If you’re interested in the detail, the project can be found on GitHub. I’ve included the prompts I used within the commit messages.
Lessons learnt
I found the exercise to be a really interesting learning experience. While the agent was pushing through each increment, I made some notes and reflections.
Building the right feedback mechanism
Prior to agentic AI there has been a lot of focus placed on describing tasks, adding context and prompt engineering in order to improve the success rate of a one shot implementation. With agentic loops, a model can make multiple attempts at the implementation and as a result, an effective feedback mechanism is probably more important than a well crafted prompt.
In this example, the feedback mechanism was quite idealised. A self-contained algorithm and the availability of a reference implementation gave the agent the opportunity to perform both one-off validations and create an extensive array of regression tests.

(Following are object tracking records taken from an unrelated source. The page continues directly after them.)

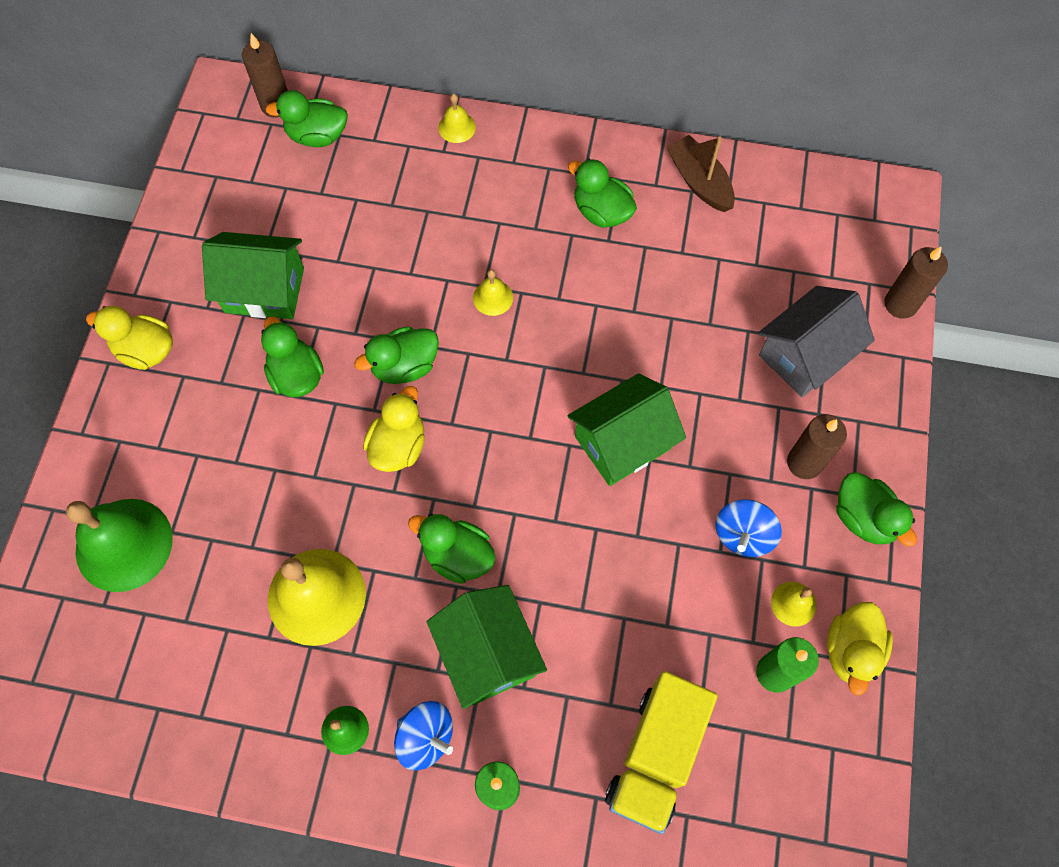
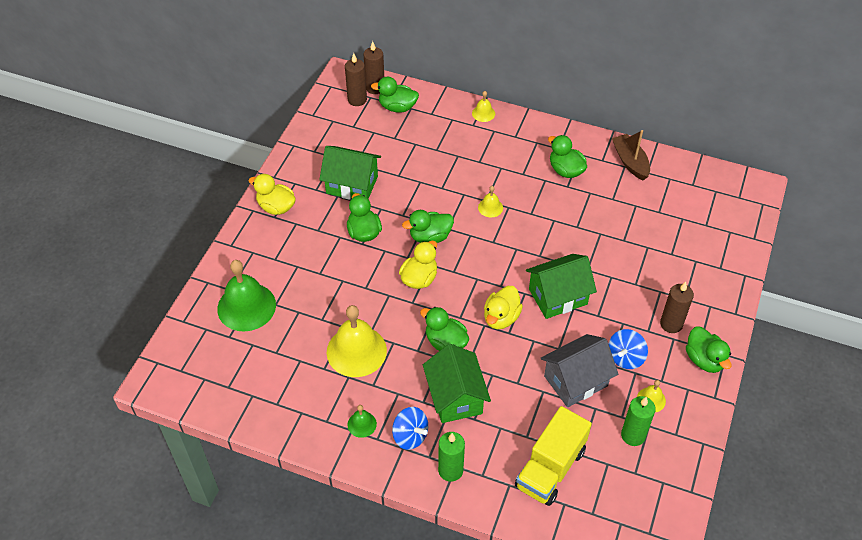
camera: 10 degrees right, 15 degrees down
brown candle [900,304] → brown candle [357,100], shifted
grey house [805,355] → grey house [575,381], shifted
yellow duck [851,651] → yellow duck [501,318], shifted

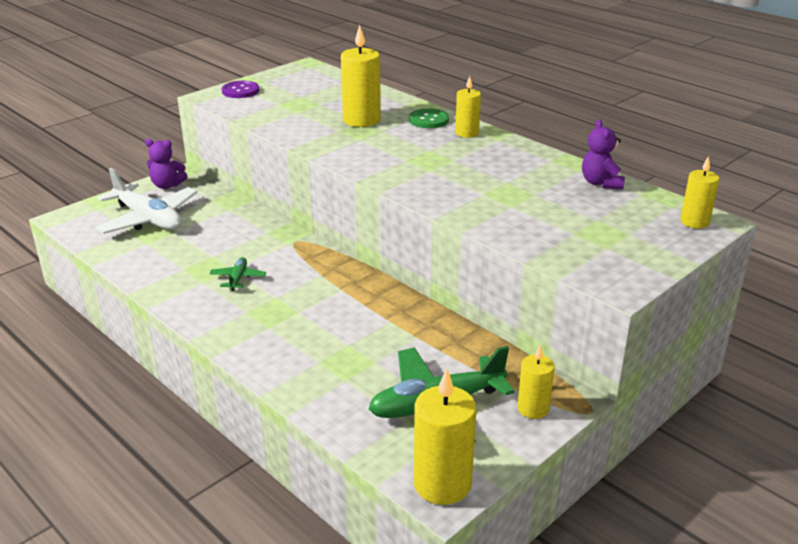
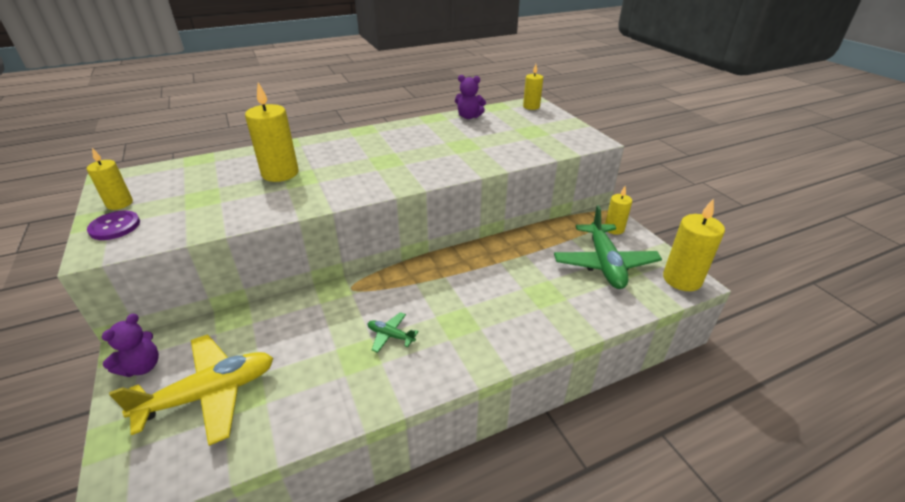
camera: 70 degrees left, 5 degrees up
yellow candle [467,133] → yellow candle [119,204], shifted
green button [428,120] → -
white plane [148,219] → yellow plane [210,394]

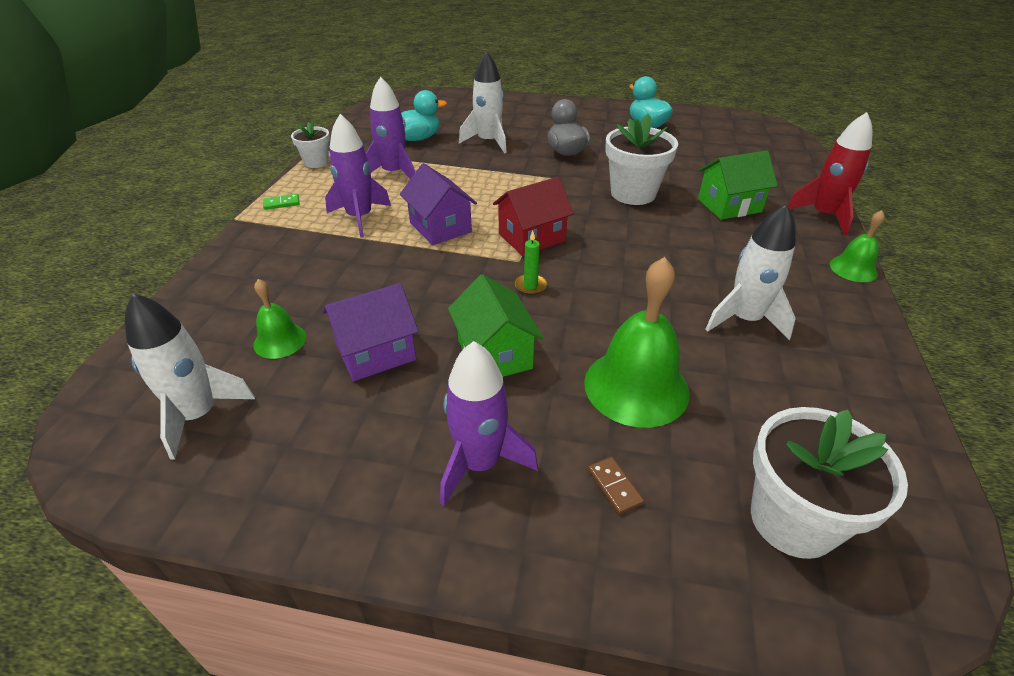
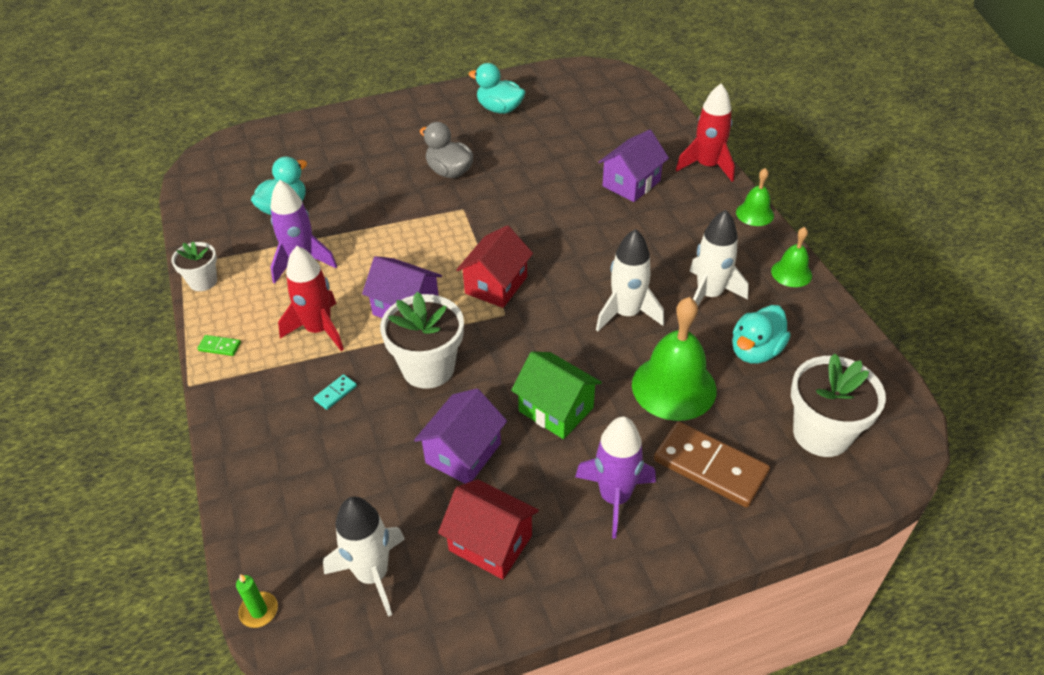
camera: 30 degrees left, 5 degrees up
white rocket [488,142] → white rocket [626,313], shifted
purple rocket [360,218] → red rocket [319,330]
white flower pot [633,193] → white flower pot [428,368], shifted
green house [729,206] → purple house [631,183]
green domino [281,203] → green domino [220,347], 60 degrees clockwise
green candle [530,286] → green candle [259,611], shifted
green bell [280,340] → green bell [791,273], shifted
brown domino [614,486] → brown domino [710,467], x2.38
- → turquoise duck [755,351]
- → turquoise domino [335,393]
- → red house [490,543]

For most projects things are going to be a lot less ideal. However, with creativity and engineering expertise I’m sure that some form of feedback mechanism can be built for most tasks.
Observe and tune the loop
With the first few increments I found myself tweaking the feedback loop and optimising the instructions based on where I’d seen the agent struggle. This involved both the observation of obvious failures and more subtle challenges gleaned from reading the chain of thought.
Based on these observations I made updates to the Copilot instructions, which were effectively the ‘master’ prompt for this process.
No, I don’t consider this prompt engineering. An engineering discipline implies care, precision and a meticulous approach. This was nothing of the sort. When I felt there were aspects of the ‘loop’ that could be optimised, I gave the agent a few sentences of explanation and let it update the instructions itself. That isn’t engineering in my books. It’s more like coaching.
Self improvement
LLMs are stateless systems, they don’t remember and they don’t learn. However, in an extension of the above point, an agent can reflect on its thought process, the challenges it has faced (and overcome) in implementing an increment and provide guidance for its future self.
It was interesting watching it create new tools that it could use for future iterations.
Let it run free
With my experiment I kept a watchful eye on the agent as it progressed through all of the final increments. Not because I was worried that it might make a mistake or do something destructive, rather, I wanted to watch and learn. In reality, once the loop is optimised, you shouldn’t sit and watch - you should get on with something more worthwhile!
My main learning from watching the agent was just how ‘human’ the whole process was. Reading the thought process felt so very familiar. Watching it encounter problems, pursue candidate solutions to eventual dead ends, back-up and try something new, all the while employing a range of creative approaches - debugging and scripting.
Is anyone still making the stochastic parrot argument? Agents can clearly think.
Not every problem is amenable to a feedback loop.
It would be remiss of me not to point out that this experiment was an idealised case. The feedback loop was near perfect, both able to exhaustively describe the desired behaviour, and near trivial to create due to the reference implementation. Furthermore, flexbox layout is a very familiar domain for the agent, with lots of relevant material within the underlying LLMs training dataset.
However, it has opened my eyes to just how productive AI agents can be given an effective feedback loop. In future, I’m going to invest a lot more time in considering how to create these loops. Can I create a loop to support legacy migration? Can you use MCP to create a loop via UI automation? And what loops do humans use to validate their work (and can they be automated)?
Once again, I’ll echo Simon’s remark that designing agentic loops is going to be a critical skill.